We can find \(x\) for these angles.

### Step 5: Solve for specific \(x\)

1. **From \(\sin(3x) = 0\)**

This gives:

\[
3x = n\pi \implies x = \frac{n\pi}{3}, \quad n \in \mathbb{Z}
\]

2. **From \(\cos(2x - \frac{\pi}{3}) = 0\)**

This gives:

\[
2x - \frac{\pi}{3} = \frac{\pi}{2} + m\pi \implies 2x = \frac{5\pi}{6} + m\pi \implies x = \frac{5\pi}{12} + \frac{m\pi}{2}, \quad m \in \mathbb{Z}
\]

### Conclusion
The final solutions can be obtained either numerically or graphically depending on the parity of the function involved.

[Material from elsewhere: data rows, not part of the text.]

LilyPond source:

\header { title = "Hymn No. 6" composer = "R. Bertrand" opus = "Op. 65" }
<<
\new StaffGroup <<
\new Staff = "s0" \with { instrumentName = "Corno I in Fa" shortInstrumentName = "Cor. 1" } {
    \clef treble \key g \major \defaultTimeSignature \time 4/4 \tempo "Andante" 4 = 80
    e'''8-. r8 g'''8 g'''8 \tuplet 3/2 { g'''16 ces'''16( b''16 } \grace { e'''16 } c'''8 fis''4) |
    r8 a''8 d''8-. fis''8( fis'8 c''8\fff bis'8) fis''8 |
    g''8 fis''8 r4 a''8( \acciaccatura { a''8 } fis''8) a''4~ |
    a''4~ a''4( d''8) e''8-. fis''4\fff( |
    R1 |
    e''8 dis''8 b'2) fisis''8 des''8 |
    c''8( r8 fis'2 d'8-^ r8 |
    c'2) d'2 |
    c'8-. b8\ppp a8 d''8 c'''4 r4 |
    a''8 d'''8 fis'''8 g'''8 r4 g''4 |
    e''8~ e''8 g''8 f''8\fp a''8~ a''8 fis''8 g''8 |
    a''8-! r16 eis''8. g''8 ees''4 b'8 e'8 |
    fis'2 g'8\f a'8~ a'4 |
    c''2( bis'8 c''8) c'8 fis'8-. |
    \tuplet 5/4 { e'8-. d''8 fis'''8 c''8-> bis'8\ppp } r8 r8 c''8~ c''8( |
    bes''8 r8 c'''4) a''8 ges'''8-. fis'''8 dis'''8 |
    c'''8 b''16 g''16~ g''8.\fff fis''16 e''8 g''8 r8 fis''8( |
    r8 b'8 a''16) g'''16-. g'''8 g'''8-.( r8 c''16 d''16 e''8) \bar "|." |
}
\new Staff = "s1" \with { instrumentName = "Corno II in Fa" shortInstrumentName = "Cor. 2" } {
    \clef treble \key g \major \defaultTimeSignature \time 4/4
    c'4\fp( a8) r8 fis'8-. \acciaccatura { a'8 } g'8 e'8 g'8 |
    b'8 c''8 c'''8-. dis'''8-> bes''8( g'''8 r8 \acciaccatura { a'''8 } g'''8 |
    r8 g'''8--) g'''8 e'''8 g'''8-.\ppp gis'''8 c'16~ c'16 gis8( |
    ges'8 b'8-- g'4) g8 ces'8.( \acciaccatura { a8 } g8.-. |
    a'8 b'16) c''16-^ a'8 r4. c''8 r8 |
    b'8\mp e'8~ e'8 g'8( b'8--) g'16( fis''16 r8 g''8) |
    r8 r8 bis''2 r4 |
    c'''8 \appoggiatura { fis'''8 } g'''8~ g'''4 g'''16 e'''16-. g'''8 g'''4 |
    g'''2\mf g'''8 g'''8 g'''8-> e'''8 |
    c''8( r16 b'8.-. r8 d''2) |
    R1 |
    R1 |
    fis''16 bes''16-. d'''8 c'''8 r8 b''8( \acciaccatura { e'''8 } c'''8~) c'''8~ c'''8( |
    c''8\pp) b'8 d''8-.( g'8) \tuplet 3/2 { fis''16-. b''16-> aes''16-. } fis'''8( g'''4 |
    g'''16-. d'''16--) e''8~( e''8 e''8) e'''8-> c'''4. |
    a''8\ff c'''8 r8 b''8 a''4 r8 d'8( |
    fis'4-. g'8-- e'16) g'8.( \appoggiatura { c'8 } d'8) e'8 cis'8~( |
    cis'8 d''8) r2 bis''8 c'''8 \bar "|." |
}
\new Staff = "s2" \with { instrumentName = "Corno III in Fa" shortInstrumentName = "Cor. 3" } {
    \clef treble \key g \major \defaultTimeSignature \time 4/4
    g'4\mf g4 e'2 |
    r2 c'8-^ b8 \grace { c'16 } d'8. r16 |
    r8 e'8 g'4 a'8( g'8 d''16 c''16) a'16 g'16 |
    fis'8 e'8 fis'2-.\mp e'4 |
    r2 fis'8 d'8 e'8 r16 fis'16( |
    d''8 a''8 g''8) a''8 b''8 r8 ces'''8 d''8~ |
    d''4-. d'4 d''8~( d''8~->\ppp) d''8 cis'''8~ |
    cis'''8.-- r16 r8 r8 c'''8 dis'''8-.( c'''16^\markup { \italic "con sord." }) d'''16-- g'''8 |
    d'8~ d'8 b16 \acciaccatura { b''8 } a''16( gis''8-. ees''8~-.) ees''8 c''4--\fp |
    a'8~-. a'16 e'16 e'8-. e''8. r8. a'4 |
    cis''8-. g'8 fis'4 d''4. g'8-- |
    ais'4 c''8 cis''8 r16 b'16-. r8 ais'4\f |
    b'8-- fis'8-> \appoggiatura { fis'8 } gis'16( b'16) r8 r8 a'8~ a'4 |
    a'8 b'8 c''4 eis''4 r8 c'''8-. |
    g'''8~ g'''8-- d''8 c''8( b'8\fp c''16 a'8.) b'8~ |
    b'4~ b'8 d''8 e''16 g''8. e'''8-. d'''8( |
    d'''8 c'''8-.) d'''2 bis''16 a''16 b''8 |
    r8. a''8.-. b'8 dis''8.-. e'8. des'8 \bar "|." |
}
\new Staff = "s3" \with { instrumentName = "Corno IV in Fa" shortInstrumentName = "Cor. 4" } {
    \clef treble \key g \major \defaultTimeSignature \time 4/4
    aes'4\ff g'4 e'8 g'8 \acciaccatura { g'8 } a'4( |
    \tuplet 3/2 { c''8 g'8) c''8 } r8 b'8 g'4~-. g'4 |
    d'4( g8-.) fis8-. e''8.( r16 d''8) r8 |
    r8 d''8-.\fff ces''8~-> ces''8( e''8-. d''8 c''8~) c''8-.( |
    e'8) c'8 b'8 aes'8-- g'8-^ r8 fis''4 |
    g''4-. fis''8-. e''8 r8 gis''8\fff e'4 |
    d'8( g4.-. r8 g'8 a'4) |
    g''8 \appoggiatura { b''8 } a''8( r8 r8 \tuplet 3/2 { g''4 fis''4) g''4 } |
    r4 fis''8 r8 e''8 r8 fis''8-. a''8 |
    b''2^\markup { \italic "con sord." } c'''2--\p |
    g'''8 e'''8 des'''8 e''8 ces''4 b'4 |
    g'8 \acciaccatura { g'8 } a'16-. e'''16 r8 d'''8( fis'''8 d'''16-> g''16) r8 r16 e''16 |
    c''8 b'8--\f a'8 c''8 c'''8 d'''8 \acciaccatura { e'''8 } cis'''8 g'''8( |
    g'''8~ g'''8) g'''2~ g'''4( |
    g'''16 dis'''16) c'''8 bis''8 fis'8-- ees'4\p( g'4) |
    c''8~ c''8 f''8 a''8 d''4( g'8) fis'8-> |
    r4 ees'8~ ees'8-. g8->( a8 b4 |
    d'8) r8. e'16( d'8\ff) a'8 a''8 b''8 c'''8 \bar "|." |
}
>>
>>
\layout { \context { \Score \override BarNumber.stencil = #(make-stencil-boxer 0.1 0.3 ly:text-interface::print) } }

The solution sets would be obtained from both derived equations \(x = \frac{n\pi}{3}\) and \(x = \frac{5\pi}{12} + \frac{m\pi}{2}\).

Both families will yield solutions in the range of interest \(x \in \mathbb{R}\).

**Final results**:

\[
x = \frac{n\pi}{3}, \quad n \in \mathbb{Z}
\]
\[
x = \frac{5\pi}{12} + \frac{m\pi}{2}, \quad m \in \mathbb{Z}
\]

are the solutions to \( \sin(3x) + \cos(2x - \frac{\pi}{3}) = 0 \).